A diminutive girl belonging to a family with no radio set (and this was already the 60s) would travel from the town of Iriga (it would be a city only by 1968) to join the Liberty Big Show in Naga. Her name was Nora Villamayor.


She would win and she would use the cash prize to augment the income of the household.


Nora would win several times but she would never win big in the region. Her problem was she could not get hold of any music sheet. She would listen to a song, jot down the lyrics fast, as she listened to the music being played from the neighbor! If she had not completed the lyrics of a particular song she was interested to sing, she had to wait again for that song to be played over the radio.

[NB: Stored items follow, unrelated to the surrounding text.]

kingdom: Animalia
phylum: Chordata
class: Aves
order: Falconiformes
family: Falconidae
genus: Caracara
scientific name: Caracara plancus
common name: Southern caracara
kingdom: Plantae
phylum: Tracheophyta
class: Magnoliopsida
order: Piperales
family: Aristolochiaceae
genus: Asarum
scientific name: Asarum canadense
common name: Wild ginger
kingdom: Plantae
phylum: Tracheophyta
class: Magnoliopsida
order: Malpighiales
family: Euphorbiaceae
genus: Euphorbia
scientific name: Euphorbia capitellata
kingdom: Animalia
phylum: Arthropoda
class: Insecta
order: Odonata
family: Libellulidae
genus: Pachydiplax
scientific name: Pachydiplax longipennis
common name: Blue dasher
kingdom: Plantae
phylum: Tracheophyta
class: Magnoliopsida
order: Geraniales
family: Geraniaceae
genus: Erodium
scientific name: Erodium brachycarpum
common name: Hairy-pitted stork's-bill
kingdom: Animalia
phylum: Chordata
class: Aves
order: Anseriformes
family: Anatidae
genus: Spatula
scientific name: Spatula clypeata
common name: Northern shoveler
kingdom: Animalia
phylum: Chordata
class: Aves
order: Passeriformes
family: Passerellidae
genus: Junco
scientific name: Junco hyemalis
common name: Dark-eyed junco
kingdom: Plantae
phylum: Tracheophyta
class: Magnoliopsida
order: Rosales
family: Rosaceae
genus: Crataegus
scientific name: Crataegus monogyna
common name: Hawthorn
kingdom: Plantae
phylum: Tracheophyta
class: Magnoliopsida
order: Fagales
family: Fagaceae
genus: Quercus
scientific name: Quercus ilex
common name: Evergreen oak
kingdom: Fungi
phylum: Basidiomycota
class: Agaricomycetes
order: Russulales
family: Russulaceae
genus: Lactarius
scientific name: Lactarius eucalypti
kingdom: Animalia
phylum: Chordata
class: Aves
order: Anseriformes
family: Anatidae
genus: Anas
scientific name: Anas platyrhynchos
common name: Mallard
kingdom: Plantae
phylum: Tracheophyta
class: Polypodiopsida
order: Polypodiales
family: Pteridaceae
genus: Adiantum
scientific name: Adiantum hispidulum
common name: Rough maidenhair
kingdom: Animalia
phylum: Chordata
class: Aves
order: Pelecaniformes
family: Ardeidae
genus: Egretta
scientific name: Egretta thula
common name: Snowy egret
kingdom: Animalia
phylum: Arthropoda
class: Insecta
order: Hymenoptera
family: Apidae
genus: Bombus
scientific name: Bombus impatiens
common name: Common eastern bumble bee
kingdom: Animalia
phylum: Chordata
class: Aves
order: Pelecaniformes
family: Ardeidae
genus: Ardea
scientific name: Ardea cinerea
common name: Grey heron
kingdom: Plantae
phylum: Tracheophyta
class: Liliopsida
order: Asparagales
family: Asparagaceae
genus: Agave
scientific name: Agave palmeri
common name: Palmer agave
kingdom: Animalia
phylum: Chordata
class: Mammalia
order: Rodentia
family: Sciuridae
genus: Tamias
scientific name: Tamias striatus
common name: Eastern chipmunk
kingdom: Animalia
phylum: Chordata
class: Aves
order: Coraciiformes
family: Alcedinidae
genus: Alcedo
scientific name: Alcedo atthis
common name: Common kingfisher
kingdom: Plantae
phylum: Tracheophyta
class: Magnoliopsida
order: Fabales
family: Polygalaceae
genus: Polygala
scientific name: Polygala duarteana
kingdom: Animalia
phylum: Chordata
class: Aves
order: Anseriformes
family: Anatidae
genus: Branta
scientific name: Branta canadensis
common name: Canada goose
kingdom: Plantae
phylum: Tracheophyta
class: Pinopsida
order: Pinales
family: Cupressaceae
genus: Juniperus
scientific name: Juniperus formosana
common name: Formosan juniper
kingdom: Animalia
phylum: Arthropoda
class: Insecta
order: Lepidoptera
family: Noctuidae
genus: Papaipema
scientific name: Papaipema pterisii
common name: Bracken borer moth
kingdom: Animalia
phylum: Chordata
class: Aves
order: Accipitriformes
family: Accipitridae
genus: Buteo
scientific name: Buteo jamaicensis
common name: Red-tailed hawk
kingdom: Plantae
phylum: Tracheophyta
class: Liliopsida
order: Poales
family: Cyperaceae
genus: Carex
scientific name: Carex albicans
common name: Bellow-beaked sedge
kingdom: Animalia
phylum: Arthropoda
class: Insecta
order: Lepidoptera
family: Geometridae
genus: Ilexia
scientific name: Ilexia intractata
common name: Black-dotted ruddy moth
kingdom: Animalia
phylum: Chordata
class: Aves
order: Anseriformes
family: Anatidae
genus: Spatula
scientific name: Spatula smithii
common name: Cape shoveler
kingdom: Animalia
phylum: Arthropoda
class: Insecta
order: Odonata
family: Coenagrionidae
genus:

It was when she moved to Manila and began to live with her aunt who was married to an “Aunor” that she joined Tawag ng Tanghalan, this time as “Nora Aunor.”


Long before Nora became part of the history of Tawag ng Tanghalan, the competition already had a gilded history. Anyone who joined it had to be good. And anyone who made it to the final must be excellent as he or she had to be unbeaten continuously for several weeks before qualifying for the Grand Final. Take note: there was a mighty gong that could eliminate contestant shamelessly in the middle of a performance.


In the first Tawag ng Tanghalan, the winner was Jose “Pepe” Pimentel who sang Pedro Infante’s Spanish classic, “Angelitos Negros,” a bittersweet song about a young mulatto girl asking her father why there were no “black angels” on the ceiling of the church. It is a powerful song with lyrics that go: Aun que la Virgen sea blanca/Pintame angelitos negros/Que tambien se van al cielo/Todos los negritos Buenos (Even if the Virgin is white/Paint little black angels for me/Since the blacks who are good people/Also go to heaven).


Pepe Pimentel would initiate from 1954 a line of celebrated and excellent singers of different styles and sensibility. In 1958 and 1959, Diomedes Maturan and Cenon Lagman would be the Grand Champions, respectively.


Singing a Perry Como original, the version of which critics would claim as better than the original, Maturan would prove the legacy of Tawag: it was a legacy of voice and not celebrity. It did not matter where you came from and whether you did not possess a matinee idol look, so long as your voice – timing, phrasing, diction, style – was above the rest.


Competing with Diomedes Maturan in 1958 was a baritone from Buhi, Pastor San Miguel.


Cenon Lagman won with “Ikaw Lang ang Iibigin,” an English adaptation of a Hiligaynon song, “Walay Angay/.” One of the singers defeated by Lagman was Ric Manrique who would go on to immortalize theme songs of classic romantic films like, “Sapagkat Kami’y Tao Lamang,” and “Kapag Puso’y Sinugatan.” Strangely enough, in that 1959 edition, Manrique sang an English song, “Alone at Last,” a song popularized by Tony Bennett.


Nora’s winning song during the finals was “Moonlight Becomes You.” For several weeks, Patsy and Lopito were wondering where this young girl was getting her selection of obscure and difficult songs.


In March 2015, Nora came home again to Naga. She was to be given the Bulawan Bikolnon Award, the highest honor given to an artist by the Ateneo de Naga University. The night before that, she was recognized as an Honorary Nagueña. That night, Zaida Sancho offered Nora a bouquet and sang to her once more the song, which began her journey in the city embracing her and her story. This was the girl who confessed how she kept on singing “You and the Night and the Music,” not because she loved the song but because that was the first and only song she learned by heart then.